Though GISTs are seen fairly commonly in the intestinal tract but only about 5% of all cases of GIST occur in the rectum. The case was discussed in a multidisciplinary team and targeted therapy (imatinib) was given for 3 months. On re-evaluation after 3 months of therapy, it was found that there had been only a slight decrease in the size of the mass but the good thing was that there had been no progression of a disease. There was no evidence of disease spread elsewhere in the body. After detailed discussion with the patient’s family and multidisciplinary team, the patient was planned for surgery. The surgical planning was done to the finest details.
The operating team, led by Dr Vivek Mangla (Consultant Gastrointestinal and Hepatobiliary Surgeon) at Sir Ganga Ram Hospital, New Delhi, comprised of Dr Manu Gupta (Consultant Urology), Dr Akhil Kumar (Consultant, Anaesthesia), three assistant surgeons and other supporting staff. Patient underwent resection of both the lesions successfully on January 31, 2018. The surgery lasted 7 hours and despite the extent of a tumour and surgery, and did not require any blood transfusion during the surgery. A liver tumour was 15×14 cm in size and weighed 1.2 kg. The rectal tumour was 24 x 13 cm in size and weighed 1.9 kg. The patient subsequently recovered uneventfully and has been discharged from the hospital.

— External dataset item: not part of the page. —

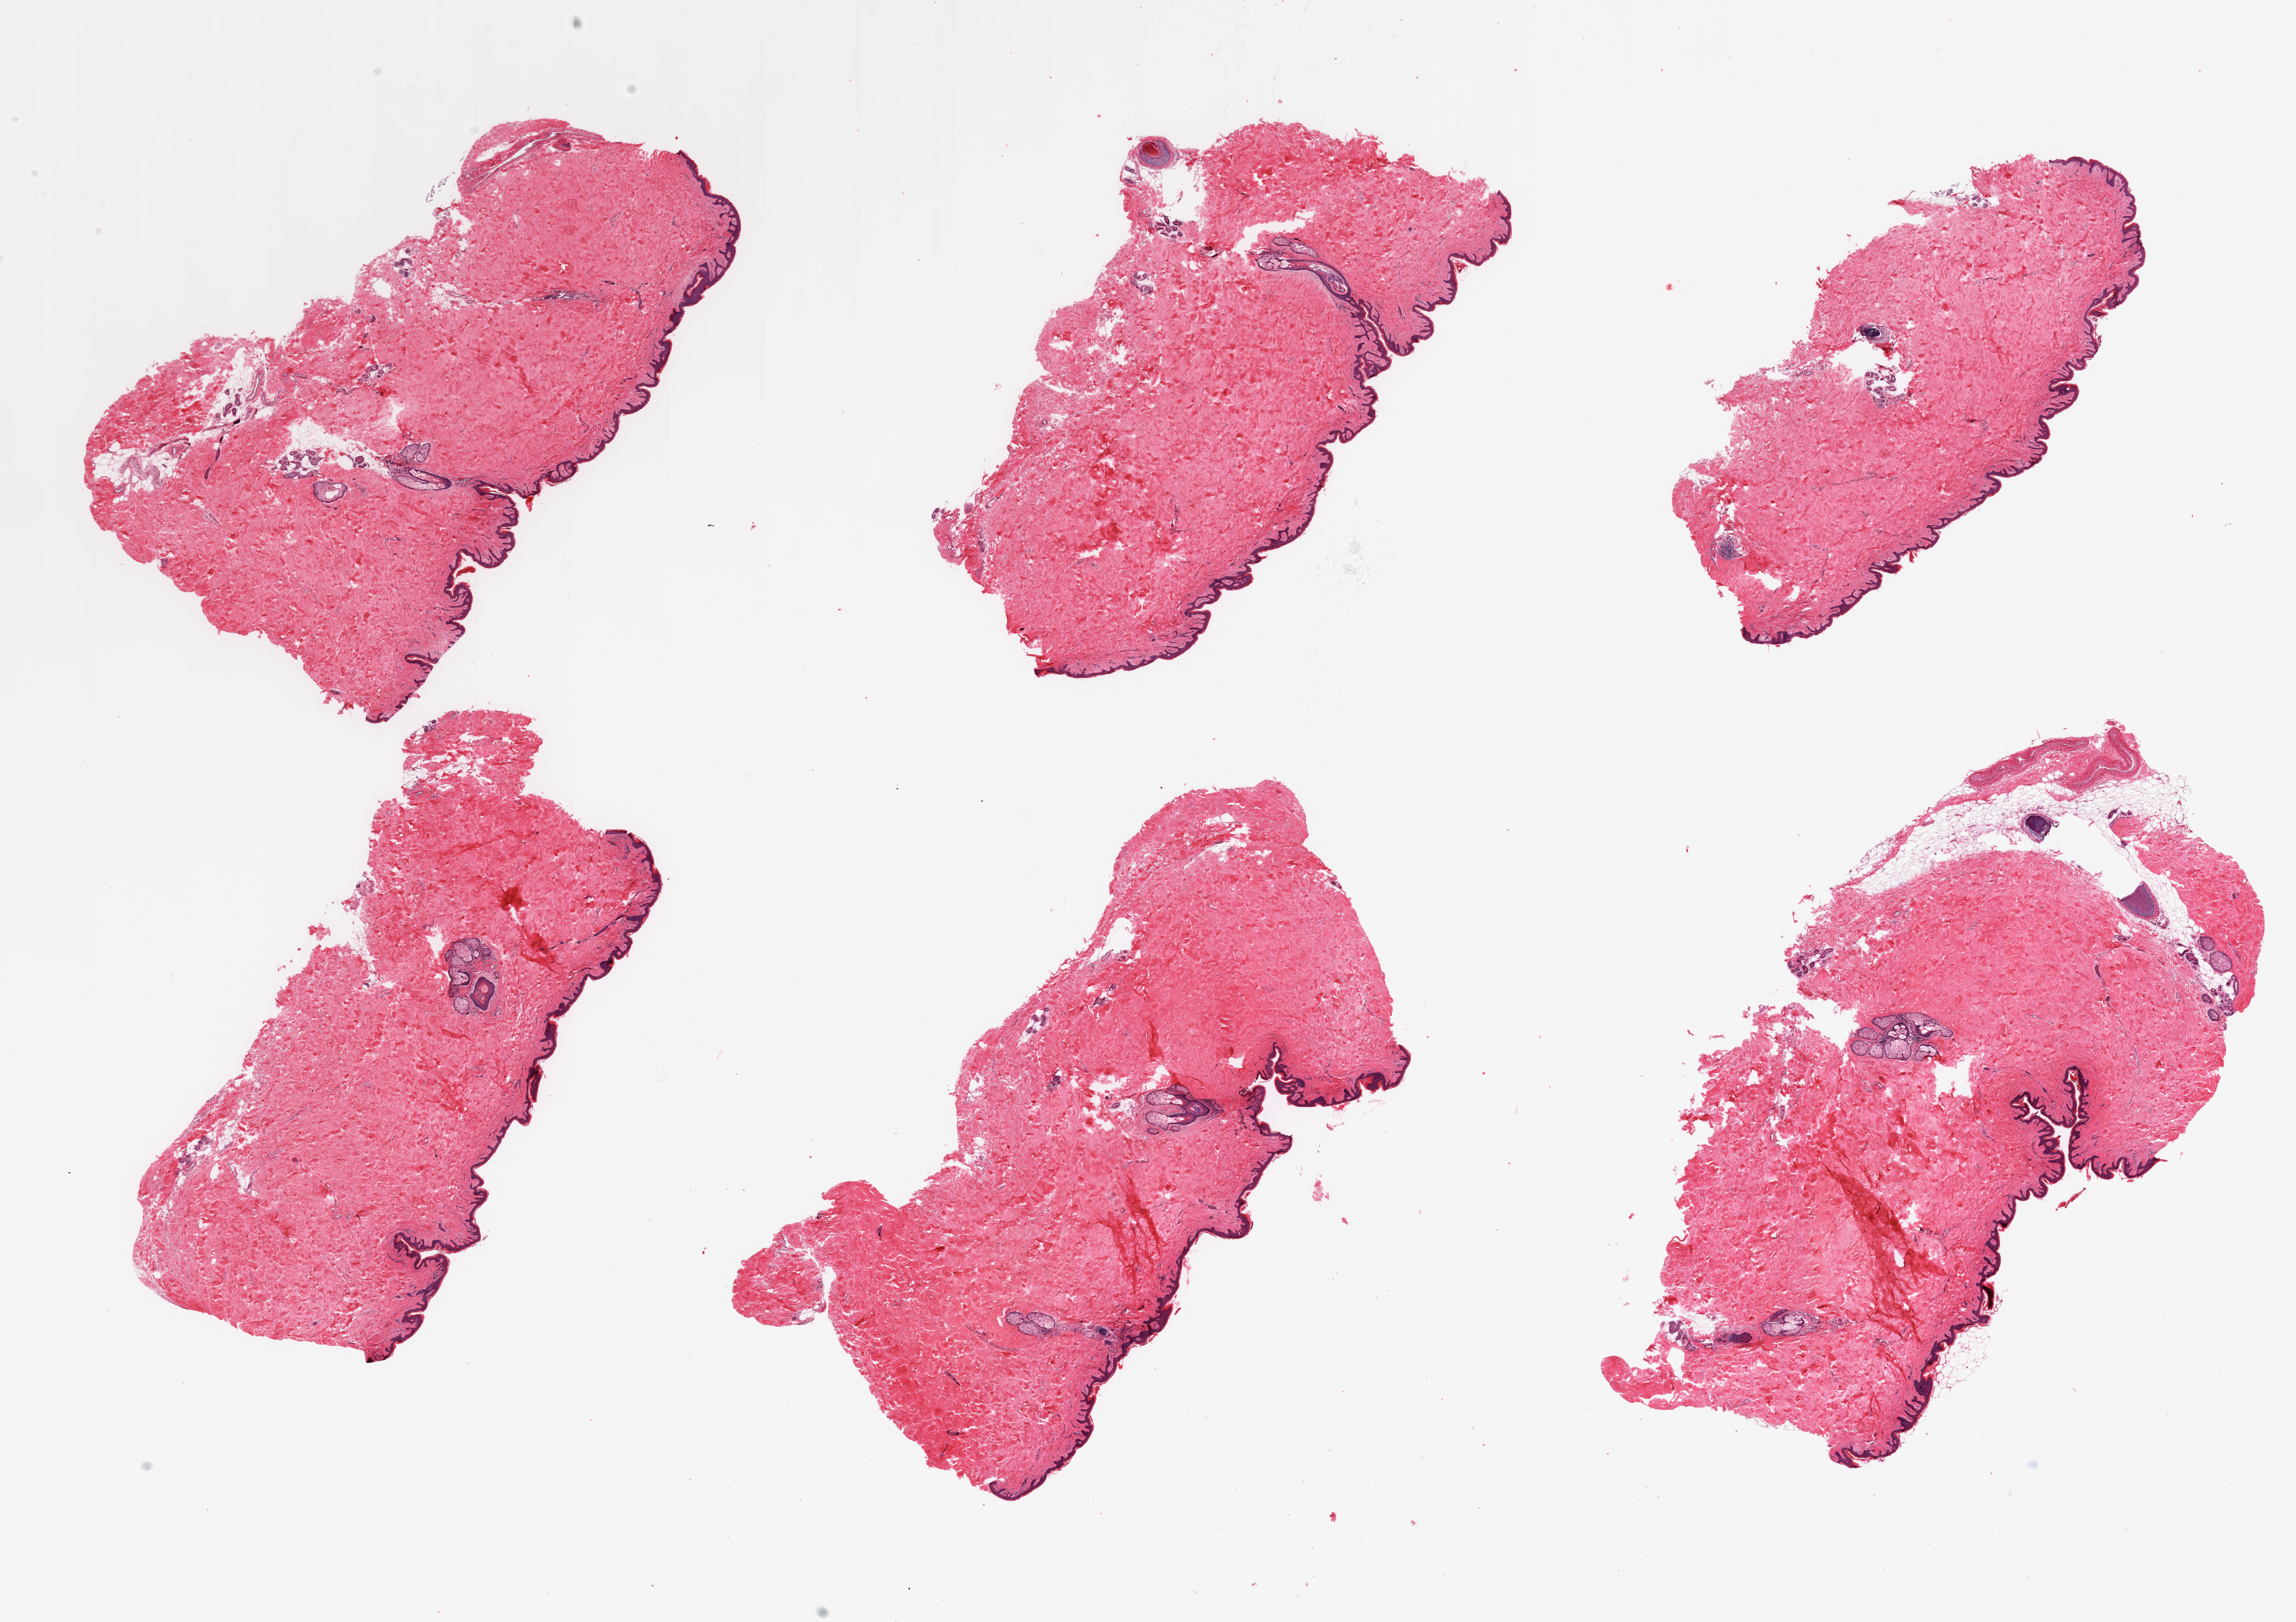
Digitized hematoxylin and eosin (H&E)-stained section — a low-resolution overview of the entire scanned area, about 23.6 x 16.7 mm, PAXgene-fixed, paraffin-embedded tissue, sampled site (target tissue): skin of suprapubic region, tissue donor sample. Donor: male.
* pathologist's review note for this sample: 6 pieces; well trimmed; up to 10% dermal fat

Dr Vivek Mangla, who has a keen interest in GI and HPB cancer surgery, told that there were many challenges in the case. Firstly, this patient had two large tumours, one in the liver requiring a major liver resection, and the other in the rectum (distal-most part of large intestine) and surgery for complete removal of both these tumours was deemed the best treatment option in the given situation. However, this entailed extensive surgery (removing a part of the liver bearing the tumour and removal of the large rectal tumour) and need for a surgical team with expertise in handling tumours and cancers of both the liver and large intestine.
It was decided to first remove the liver lesion to create some working space in the abdomen to facilitate the more complex part of removal of the rectal mass which was bigger and located in a more difficult to access location. Secondly, tumours in most of the cases of rectal GIST reported previously were smaller than 5 cm in size while the size of the tumour in this patient was nearly five times of that. The management of large tumours of the rectum is particularly challenging. These tumours tend to be very vascular and surgery for these entails the risk of major blood loss. There was very limited working space as most of the space was occupied by the tumour.
Presence of vital structures in the area including the urinary bladder and ureters, and nerves supplying the muscles which work to ensure proper urinary function increases the complexity of the operation. Another challenge was that the tumour was quite close to the muscles which help in maintaining continence (i.e. ability to control the passage of stools) and it required very careful surgery to ensure that the tumour was removed completely but at the same time, the muscles required to maintain continence to stools could be preserved with a special technique more often used in treatment of distal rectal cancer (called intersphincteric resection). To the best of our knowledge, this is the first report of a synchronous resection for such a large rectal GIST with a solitary large liver lesion.